LOS ANGELES COUNTY, CA In an effort to reduce distracted driving, Los Angeles County sheriff’s officials have implemented a new policy that significantly curbs the use of in-car computers, authorities said.
The policy, which was formalized late last month, contains the department’s first explicit restrictions on such devices and comes a little more than a year after sheriff’s Deputy Andrew Wood fatally struck cyclist Milton Olin Jr. on Mulholland Highway in Calabasas while typing on his in-car computer.
While stopping short of banning all in-car computer use, the new policy of the country’s largest sheriff’s agency requires that radios be used as “the primary tool of communication” while vehicles are moving and eliminates the use of in-car computers for administrative tasks.
“The significance is to reduce the danger to the public, predominantly, and the danger to our own deputies that are posed by distracted driving and distracting devices,” said Sgt. Albert Schauberger, corrective actions sergeant at the department’s risk management bureau.
Employees cannot use their computer while driving a county vehicle unless the communication is urgent or necessary for officer safety and radio traffic prevents its timely transmission or unless it’s to hit one button to send status updates such as “en-route” or “acknowledge,” according to the new policy.
The in-car computer should be used as a last resort, such as when a deputy is facing an emergency and there’s another serious incident already being broadcast on the radio channel, and not out of convenience since it’s more distracting than a radio, Schauberger said.
“If there’s no other means to communicate and in case of emergency, then (the in-car computer) should be used because it’s all you have left,” he said.
In addition, personnel cannot use their mobile digital computers for administrative tasks, such as clearing calls, updating logs, typing, sending or reading administrative or nonurgent messages while driving, the policy states.
However, a union leader argues that the new policy leaves deputies who are trying to carry out their duties unduly vulnerable to discipline.

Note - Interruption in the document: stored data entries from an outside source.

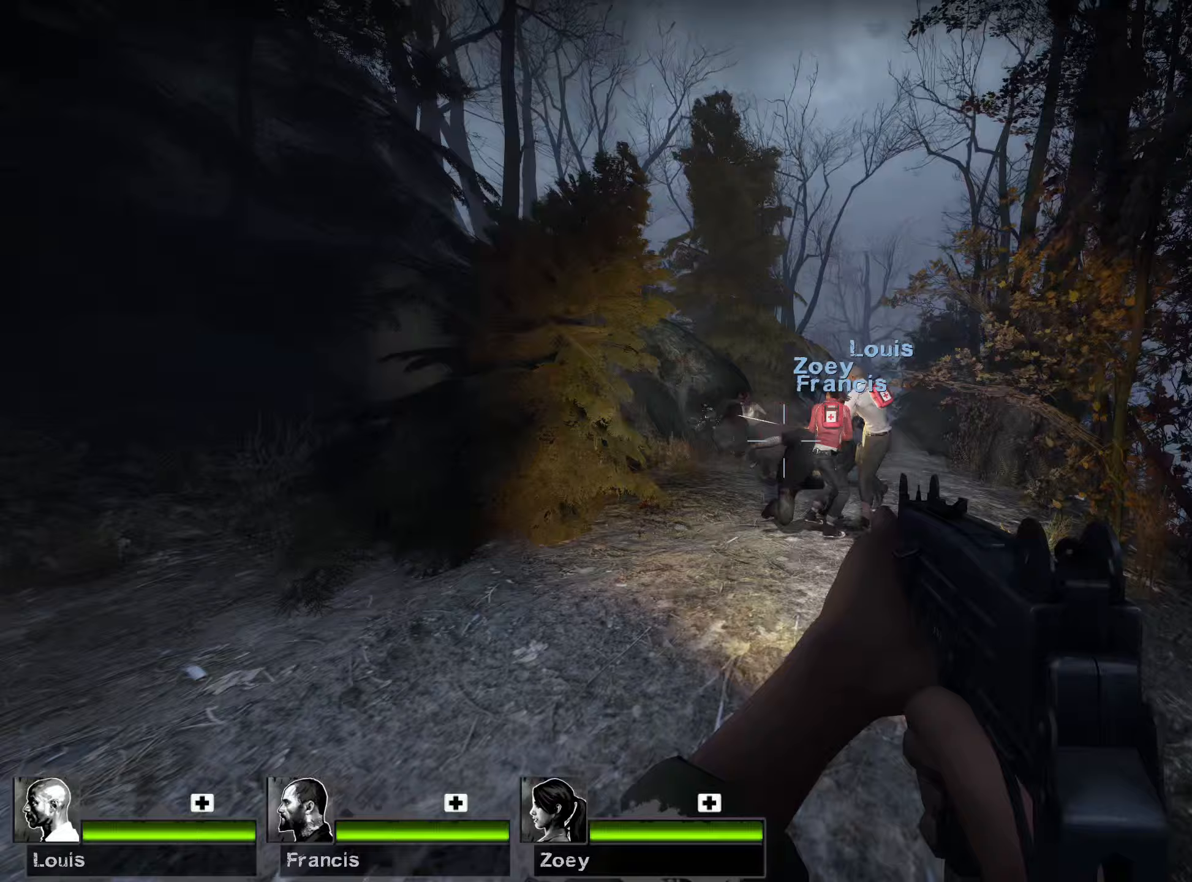
{"keys": ["d", "w"], "mouse": ["left"], "events": []}
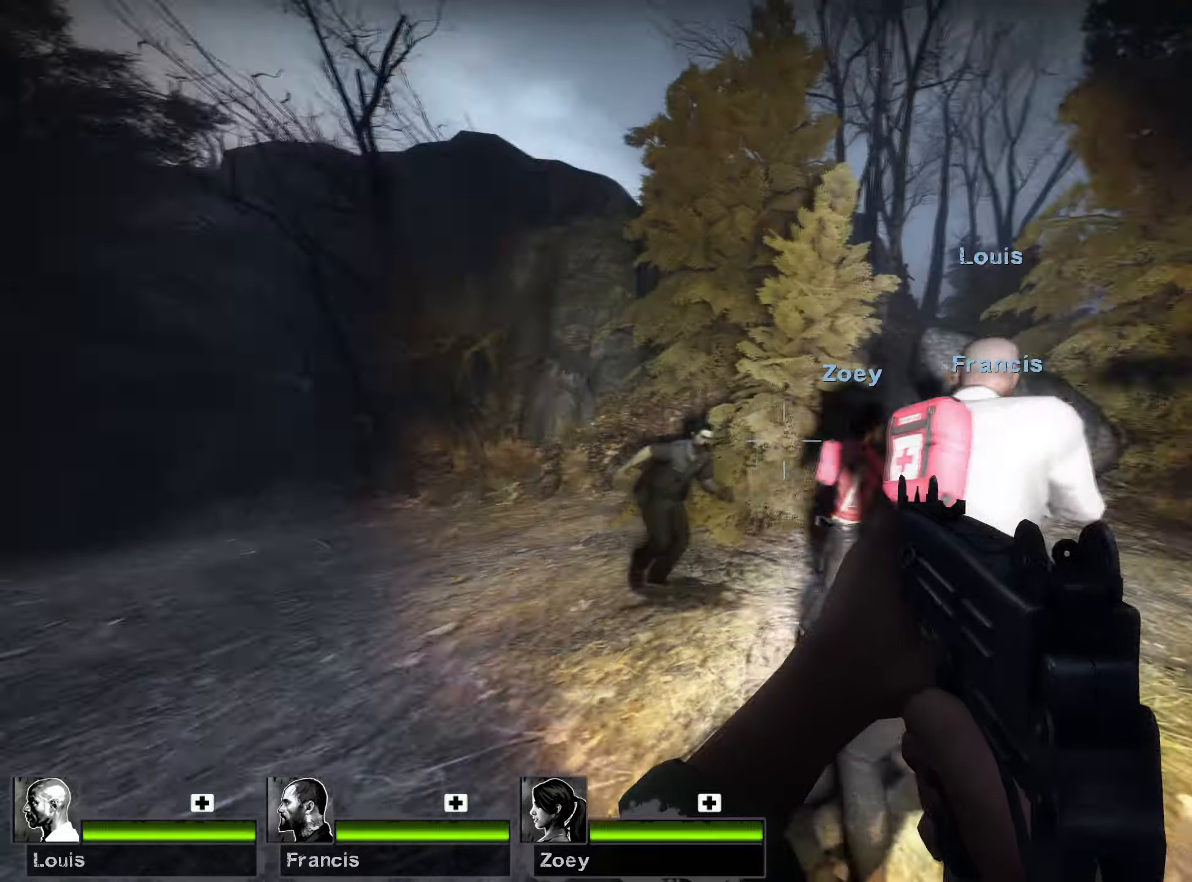
{"keys": ["d"], "mouse": ["right"], "events": [[133, "mouse_right", "down"], [150, "mouse_left", "up"], [433, "w", "up"]]}
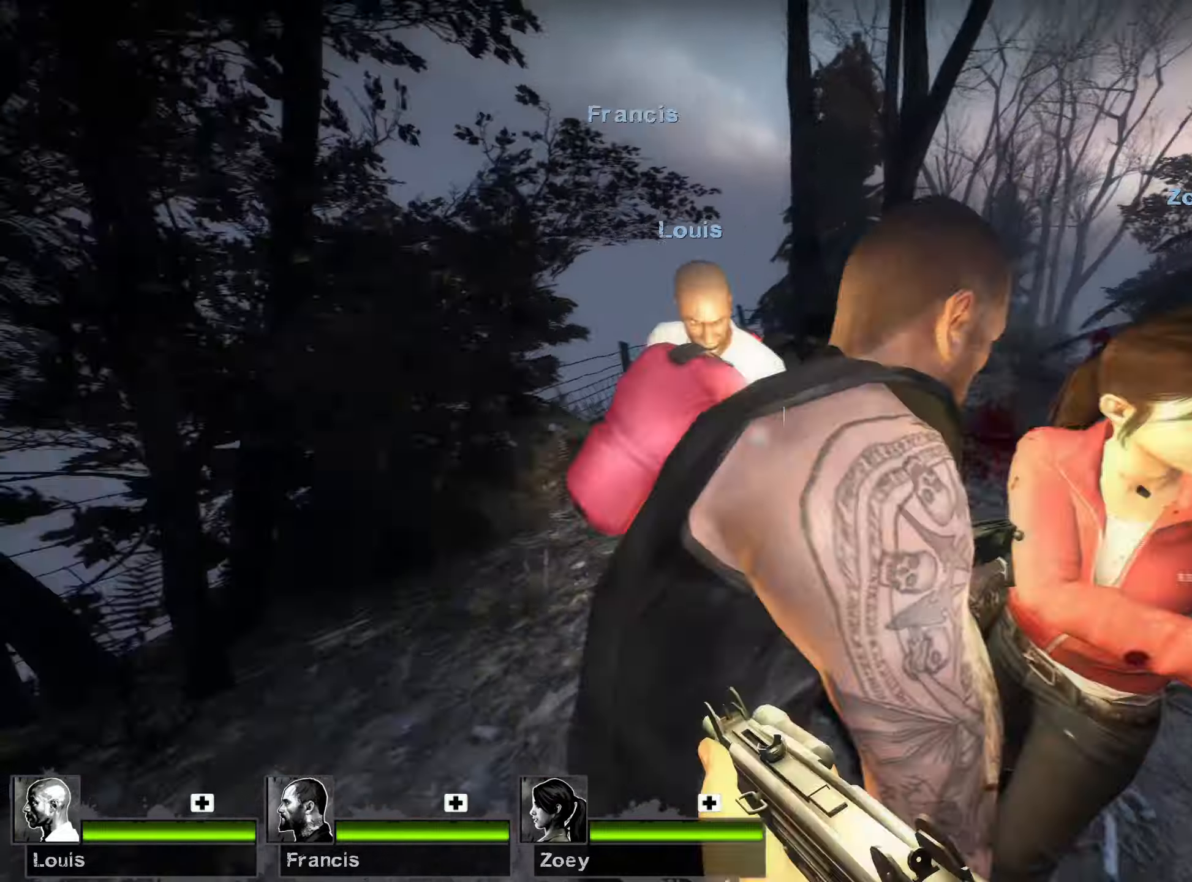
{"keys": ["a", "w"], "mouse": [], "events": [[33, "mouse_right", "up"], [217, "w", "down"], [283, "d", "up"], [367, "a", "down"]]}
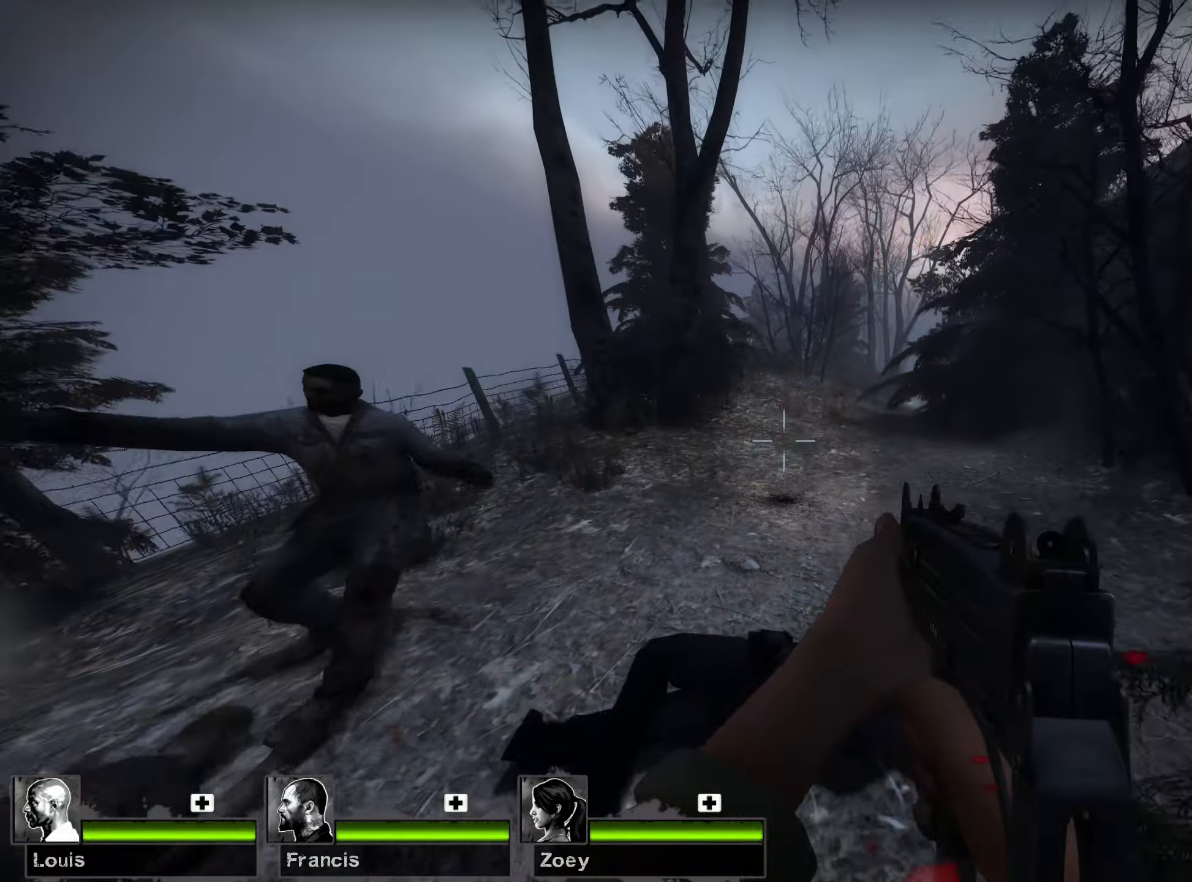
{"keys": ["a", "w"], "mouse": [], "events": [[67, "r", "down"], [183, "r", "up"], [300, "a", "up"], [467, "a", "down"]]}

If department officials truly want deputies to not use their in-car computers, “they would put a lock out on the computer so that it wouldn’t be operated while it’s moving,” said Don “Jeff” Steck, president of the Association for the Los Angeles Deputy Sheriffs. “I believe they want the deputy to continue to use the (mobile digital computer) but put the onus of any failures on the deputy as opposed to the system.”
Steck said he’s also concerned that the department does not have a sufficient number of dispatchers to handle the shift to heavier radio usage.

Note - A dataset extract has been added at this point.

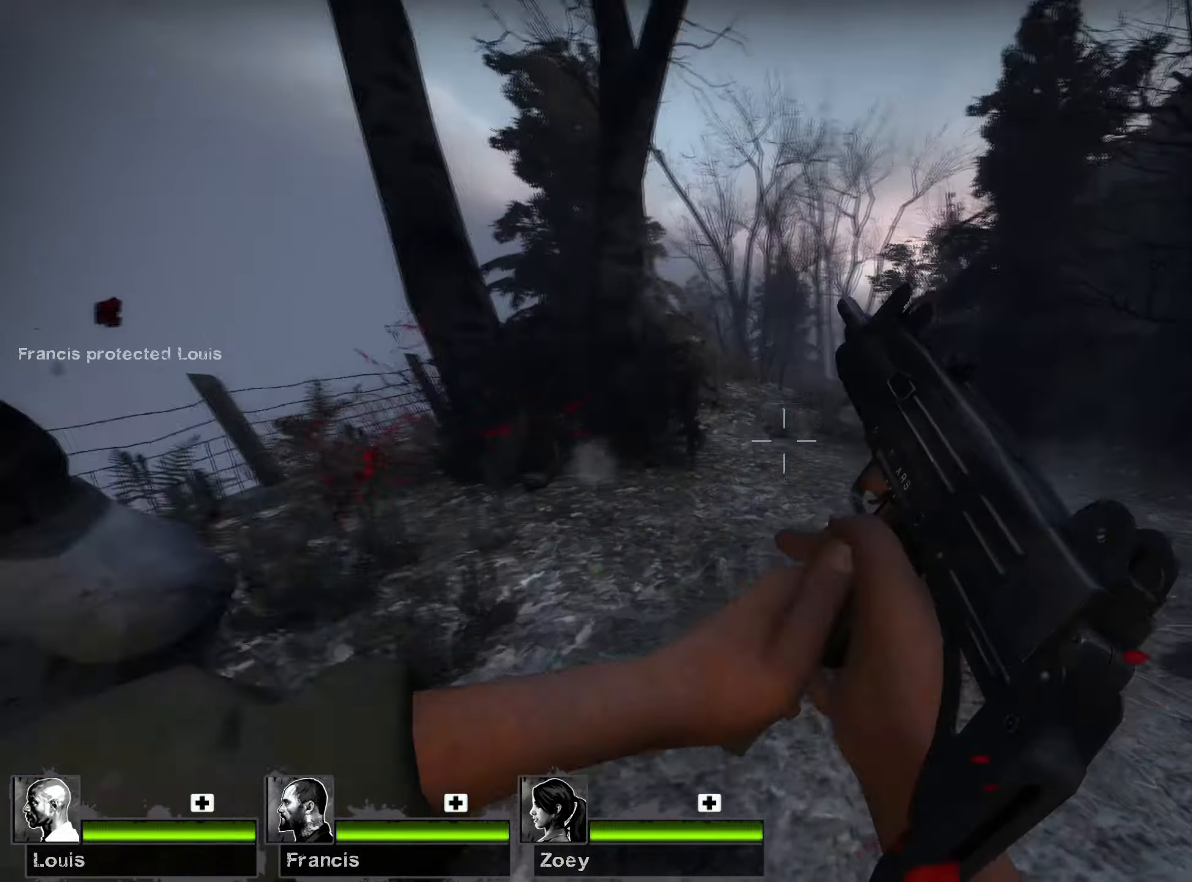
{"keys": ["a", "s"], "mouse": [], "events": [[50, "w", "up"], [117, "s", "down"], [133, "mouse_right", "down"], [217, "d", "down"], [233, "a", "up"], [333, "a", "down"], [333, "d", "up"], [450, "mouse_right", "up"]]}
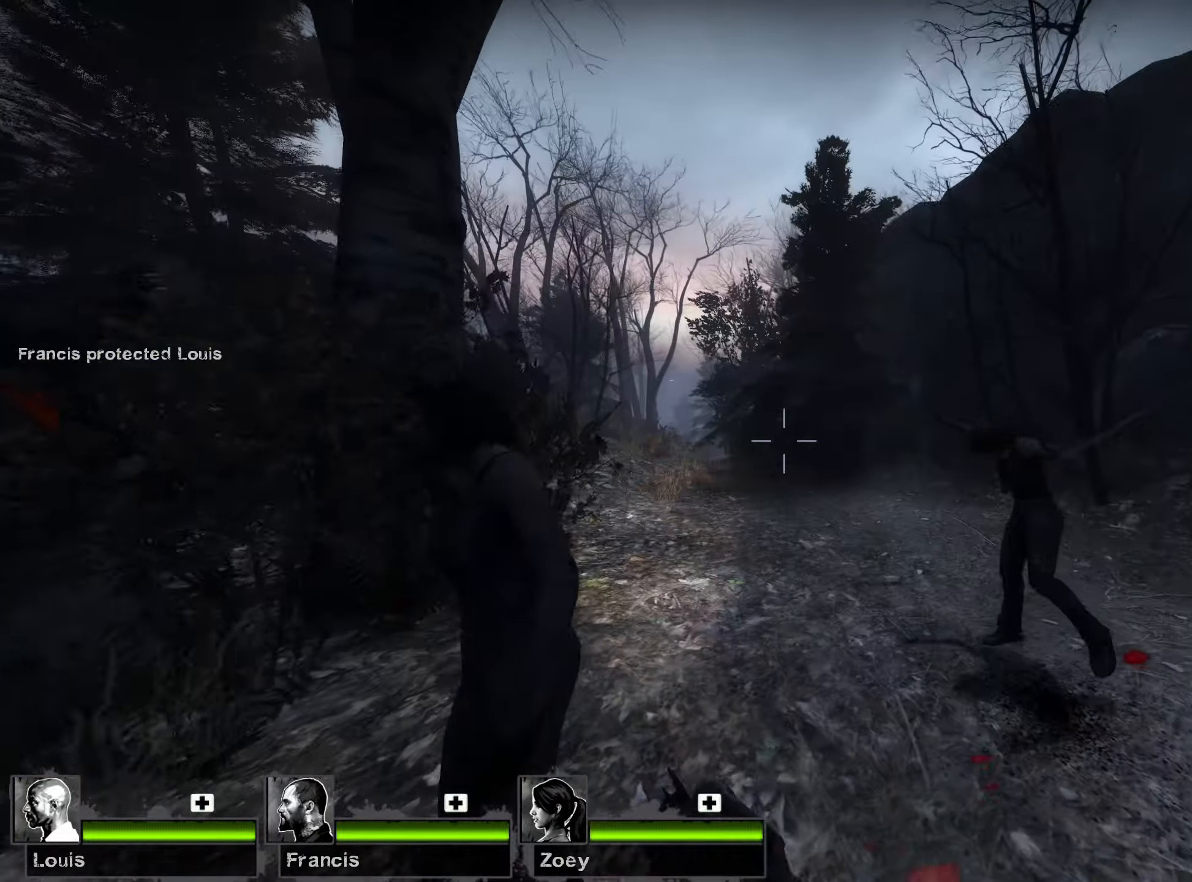
{"keys": ["d"], "mouse": [], "events": [[50, "d", "down"], [83, "a", "up"], [467, "s", "up"]]}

However, Schauberger said radio personnel were involved in the 50-plus member internal committee that helped create the new distracted driving guidelines and have “assured us that (the ability to handle increased radio traffic) was not an issue.”
Sheriff’s officials are also still exploring long-term proposals, such as shutting down many computer functions while the vehicle is in motion and using heads-up displays to keep deputies eyes on the road more often, Schauberger said.
The new policy’s emphasis on radio and the one-button push is “likely to dramatically reduce the driving-while-typing problem that is everyone’s nightmare,” said Bryan Vila, a professor at Washington State University’s Health Sciences Campus in Spokane who has studied the issue of distracted driving among law enforcement, via email.
The policy is “consistent with (the) best scientific evidence” and allows officers discretion in responding to emergencies, he said.
Eric Bruins, policy and planning director for the Los Angeles County Bicycle Coalition, was pleased by the move.
“Anything that encourages deputies to keep their eyes on the road helps make all of us safer, whether we’re cycling, walking or driving,” Bruins said via email. “We are grateful that the Sheriff’s Department is taking distracted driving seriously and look forward to evaluating the success of these new policies.”
Olin, a prominent entertainment attorney, was fatally struck by Wood in the bicycle lane on Mulholland Highway in the afternoon of Dec. 8, 2013. Wood, a 16-year department veteran who had been returning from a fire call at Calabasas High School, was responding to another deputy’s inquiry on his computer about whether the fire investigation had been completed when the collision occurred. Olin’s wife, Louise, and their two sons filed a wrongful death suit in July against the county, the sheriff’s department and Wood.
The Los Angeles County District Attorney’s Office announced in August that it would not file charges against Wood since he acted within the course and scope of his duties when he typed while driving.